S’agissant des normes pour le commerce international des produits agroalimentaires, relevant des prérogatives réglementaires mondiales du Codex Alimentarius, le Maroc, comme d’autres pays africains qui sont membres de l’organisme onusien, peut se servir de ces normes Codex pour les adapter aux règles propres de son marché intérieur et des conditions de ses citoyens consommateurs.
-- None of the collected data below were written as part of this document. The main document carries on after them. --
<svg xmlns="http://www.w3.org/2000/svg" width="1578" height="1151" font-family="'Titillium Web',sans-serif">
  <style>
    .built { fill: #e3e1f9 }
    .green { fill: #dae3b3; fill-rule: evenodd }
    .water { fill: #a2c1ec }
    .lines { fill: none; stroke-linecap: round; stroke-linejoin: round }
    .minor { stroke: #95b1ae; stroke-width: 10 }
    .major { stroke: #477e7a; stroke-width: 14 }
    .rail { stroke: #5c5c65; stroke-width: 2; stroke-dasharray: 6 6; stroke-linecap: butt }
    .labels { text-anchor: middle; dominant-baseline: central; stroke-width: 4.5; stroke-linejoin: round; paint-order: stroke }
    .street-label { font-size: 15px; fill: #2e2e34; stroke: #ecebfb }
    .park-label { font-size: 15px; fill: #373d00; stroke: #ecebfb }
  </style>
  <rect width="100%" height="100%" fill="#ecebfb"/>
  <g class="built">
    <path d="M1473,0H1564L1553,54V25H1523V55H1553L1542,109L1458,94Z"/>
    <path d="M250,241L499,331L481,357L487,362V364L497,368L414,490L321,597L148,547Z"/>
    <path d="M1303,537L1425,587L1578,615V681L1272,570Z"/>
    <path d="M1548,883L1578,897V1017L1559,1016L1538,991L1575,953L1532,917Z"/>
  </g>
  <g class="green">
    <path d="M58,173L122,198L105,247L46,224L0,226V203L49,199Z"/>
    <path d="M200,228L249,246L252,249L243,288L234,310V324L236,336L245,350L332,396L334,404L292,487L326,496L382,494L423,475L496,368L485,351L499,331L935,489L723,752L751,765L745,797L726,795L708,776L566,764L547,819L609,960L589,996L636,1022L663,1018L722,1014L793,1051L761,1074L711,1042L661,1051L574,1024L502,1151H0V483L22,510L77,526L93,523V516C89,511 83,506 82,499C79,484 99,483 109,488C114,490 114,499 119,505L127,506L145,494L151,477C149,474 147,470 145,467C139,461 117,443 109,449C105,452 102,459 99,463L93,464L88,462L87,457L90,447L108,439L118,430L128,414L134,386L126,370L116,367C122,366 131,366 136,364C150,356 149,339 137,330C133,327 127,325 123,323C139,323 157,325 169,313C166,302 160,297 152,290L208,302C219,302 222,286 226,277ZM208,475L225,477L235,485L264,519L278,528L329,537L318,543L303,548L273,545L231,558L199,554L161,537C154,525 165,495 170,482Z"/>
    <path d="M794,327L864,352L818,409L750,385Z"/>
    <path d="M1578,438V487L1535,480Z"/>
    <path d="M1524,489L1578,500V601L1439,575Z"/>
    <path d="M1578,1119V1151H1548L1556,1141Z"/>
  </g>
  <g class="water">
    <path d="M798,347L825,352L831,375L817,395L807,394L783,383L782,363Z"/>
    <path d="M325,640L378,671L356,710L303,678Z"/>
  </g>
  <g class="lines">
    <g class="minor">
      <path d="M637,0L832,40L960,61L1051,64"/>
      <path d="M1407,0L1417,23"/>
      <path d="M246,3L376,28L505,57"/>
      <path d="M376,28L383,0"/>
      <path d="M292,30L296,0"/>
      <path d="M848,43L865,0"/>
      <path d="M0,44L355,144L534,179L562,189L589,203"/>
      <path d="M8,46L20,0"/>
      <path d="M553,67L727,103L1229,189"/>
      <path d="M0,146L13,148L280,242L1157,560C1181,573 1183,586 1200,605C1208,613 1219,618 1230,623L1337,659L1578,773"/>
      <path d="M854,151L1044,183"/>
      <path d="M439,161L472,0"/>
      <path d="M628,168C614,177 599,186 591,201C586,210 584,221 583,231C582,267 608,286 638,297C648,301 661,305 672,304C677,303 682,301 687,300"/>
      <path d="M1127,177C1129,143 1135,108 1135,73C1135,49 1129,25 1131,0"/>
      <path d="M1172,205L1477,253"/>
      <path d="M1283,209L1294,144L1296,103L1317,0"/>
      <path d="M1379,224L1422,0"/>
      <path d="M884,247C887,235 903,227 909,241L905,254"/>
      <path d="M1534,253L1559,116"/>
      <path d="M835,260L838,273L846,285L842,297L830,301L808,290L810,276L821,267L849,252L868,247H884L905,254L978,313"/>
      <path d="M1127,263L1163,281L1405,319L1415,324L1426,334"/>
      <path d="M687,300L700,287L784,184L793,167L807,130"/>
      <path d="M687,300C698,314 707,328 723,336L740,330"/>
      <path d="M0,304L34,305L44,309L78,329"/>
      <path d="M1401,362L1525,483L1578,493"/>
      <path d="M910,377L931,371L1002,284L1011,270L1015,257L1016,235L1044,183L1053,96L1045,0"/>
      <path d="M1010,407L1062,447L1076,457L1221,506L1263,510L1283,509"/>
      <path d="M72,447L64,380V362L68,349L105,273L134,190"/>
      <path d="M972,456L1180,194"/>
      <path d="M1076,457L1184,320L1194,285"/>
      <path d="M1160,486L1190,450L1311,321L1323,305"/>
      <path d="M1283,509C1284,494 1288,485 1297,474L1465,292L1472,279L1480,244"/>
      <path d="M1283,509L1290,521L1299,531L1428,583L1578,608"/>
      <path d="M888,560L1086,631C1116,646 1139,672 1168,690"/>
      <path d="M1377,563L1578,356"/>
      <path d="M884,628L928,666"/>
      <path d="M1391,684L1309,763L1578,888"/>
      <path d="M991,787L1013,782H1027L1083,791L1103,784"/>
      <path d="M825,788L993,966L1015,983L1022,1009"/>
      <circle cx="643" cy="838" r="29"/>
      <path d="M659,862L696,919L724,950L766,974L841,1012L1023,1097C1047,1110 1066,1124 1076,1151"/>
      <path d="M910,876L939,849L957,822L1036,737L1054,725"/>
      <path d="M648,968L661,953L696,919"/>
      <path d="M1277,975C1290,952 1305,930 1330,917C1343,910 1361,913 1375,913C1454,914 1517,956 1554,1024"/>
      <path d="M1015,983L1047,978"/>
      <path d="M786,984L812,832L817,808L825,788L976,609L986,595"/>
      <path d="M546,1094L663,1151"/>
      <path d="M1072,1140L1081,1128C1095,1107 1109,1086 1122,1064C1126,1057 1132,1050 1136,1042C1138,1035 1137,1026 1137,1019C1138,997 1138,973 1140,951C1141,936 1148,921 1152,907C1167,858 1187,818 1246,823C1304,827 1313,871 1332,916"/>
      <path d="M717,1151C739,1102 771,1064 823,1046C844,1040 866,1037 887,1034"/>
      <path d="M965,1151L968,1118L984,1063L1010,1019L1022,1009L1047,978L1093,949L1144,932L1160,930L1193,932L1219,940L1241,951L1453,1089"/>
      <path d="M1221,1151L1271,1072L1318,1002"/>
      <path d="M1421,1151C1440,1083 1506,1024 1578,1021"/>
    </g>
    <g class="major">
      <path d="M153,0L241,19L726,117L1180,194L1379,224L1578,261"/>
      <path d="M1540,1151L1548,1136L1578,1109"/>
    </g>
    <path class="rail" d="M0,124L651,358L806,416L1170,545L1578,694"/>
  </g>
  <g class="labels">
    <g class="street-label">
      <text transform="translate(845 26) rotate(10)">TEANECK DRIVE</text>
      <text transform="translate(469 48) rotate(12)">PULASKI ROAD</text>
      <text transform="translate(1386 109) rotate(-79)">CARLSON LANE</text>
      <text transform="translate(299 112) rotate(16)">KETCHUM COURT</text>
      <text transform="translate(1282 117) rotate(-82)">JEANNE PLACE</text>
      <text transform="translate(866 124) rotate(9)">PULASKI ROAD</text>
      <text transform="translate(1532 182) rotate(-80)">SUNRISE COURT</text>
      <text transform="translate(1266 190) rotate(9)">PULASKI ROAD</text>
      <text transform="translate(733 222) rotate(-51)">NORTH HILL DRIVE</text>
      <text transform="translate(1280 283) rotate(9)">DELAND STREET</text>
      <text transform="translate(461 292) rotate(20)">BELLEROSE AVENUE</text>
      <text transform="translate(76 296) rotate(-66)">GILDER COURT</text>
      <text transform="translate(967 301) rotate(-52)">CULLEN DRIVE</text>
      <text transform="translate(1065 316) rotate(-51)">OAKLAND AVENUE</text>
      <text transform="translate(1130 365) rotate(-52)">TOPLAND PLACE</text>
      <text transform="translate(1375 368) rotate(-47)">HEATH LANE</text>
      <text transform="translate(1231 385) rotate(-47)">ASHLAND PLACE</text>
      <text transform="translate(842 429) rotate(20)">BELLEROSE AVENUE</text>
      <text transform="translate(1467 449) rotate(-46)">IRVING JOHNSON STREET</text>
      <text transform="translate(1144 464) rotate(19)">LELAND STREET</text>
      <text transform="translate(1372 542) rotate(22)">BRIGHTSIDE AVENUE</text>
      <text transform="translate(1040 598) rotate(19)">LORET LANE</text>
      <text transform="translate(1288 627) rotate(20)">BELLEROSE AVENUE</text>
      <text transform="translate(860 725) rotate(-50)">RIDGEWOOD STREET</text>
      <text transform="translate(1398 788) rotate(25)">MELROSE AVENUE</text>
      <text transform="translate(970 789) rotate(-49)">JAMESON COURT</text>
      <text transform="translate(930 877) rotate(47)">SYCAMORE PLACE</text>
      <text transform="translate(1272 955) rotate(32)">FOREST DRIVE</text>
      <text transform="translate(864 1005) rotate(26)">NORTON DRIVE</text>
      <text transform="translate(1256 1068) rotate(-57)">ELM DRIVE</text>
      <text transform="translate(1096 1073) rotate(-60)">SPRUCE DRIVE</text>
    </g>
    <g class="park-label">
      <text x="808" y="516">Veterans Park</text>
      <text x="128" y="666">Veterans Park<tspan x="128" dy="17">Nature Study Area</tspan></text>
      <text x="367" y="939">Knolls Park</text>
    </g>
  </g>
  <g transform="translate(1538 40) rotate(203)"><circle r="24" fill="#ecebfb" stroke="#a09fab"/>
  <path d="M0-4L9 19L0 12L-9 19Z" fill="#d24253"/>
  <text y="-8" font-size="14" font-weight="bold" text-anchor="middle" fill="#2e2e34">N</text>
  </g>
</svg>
En mettant les efforts de nos pays africains en commun dans ce sens, il sera possible de concevoir nos propres normes, formulées sur la base de celles du Codex, qu’il y aura lieu de mettre à la disposition des futurs responsables de la Zleca (Zone de Libre-Echange Continentale Africaine) dont le démarrage est prévu pour ce mois de Juillet. Cela leur fournira un outil de travail pour leur permettre de dialoguer et négocier sereinement avec les autres parties du monde globalisé au nom des pays de notre continent.
Cela permettra dans le même temps de confirmer la place qui revient à nos nations africaines du côté des gagnants de la pandémie de Covid-19. Et cela nous autorisera donc à enseigner à ceux qui sont dans le besoin comment mieux gérer des épidémies qui ne manqueront pas de survenir dans l’avenir.